Os lábios formaram um sorriso acompanhado de um olhar semicerrado, desconfiado.

  • Que queres falar então? Do tempo? – E afastou o guarda-chuva olhando para cima para que a água lhe caísse livremente no rosto logo tornando à posição inicial. – Está molhado.

Ele olhou para o lado, constrangido, dando a oportunidade dela o apreciar calmamente.

  • Vamos tomar um café? – Recuperou ele repentinamente.

Um encolher de ombros desinteressado acompanhou a resposta: - Pode ser. Onde?

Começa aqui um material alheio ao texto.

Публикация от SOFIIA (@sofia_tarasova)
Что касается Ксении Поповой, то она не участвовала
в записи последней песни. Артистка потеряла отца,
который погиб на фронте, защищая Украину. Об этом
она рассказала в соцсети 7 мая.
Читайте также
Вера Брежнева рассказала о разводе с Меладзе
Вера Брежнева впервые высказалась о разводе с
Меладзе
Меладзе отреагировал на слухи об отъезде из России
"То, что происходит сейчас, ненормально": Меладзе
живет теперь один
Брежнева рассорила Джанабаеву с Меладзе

  • Ali na esquina do outro lado. Vem.

Ele esperou de lado, facultando-lhe a passagem e indicando a direção com o braço direito. Ela acedeu, caminhando majestosamente à sua frente, enquanto atravessava a rua.

Já no estabelecimento, sentados, fez sinal ao empregado que lhe trouxesse dois expresso. A mão esquerda contava as moedas que ainda conservava no bolso: - Espero que não queira mais nada. – Suspirou de si para si.

Todo o salão cheirava a molhado e o chão estava marcado por dezenas de sapatos de todos os tamanhos e feitios que calcorrearam a área em busca de uma bebida quente e reconfortante.

Os vidros, através dos quais se viam pessoas apressadas, escorriam as gotas sujas duma chuva insistente e gordurosa.

  • Estás todo encharcado… - Observou a jovem em jeito de conversa aparentando um pouco de simpatia.

  • É – confirmou – eu e os guarda-chuvas nunca nos demos muito bem. Acho que é qualquer antipatia de nascença.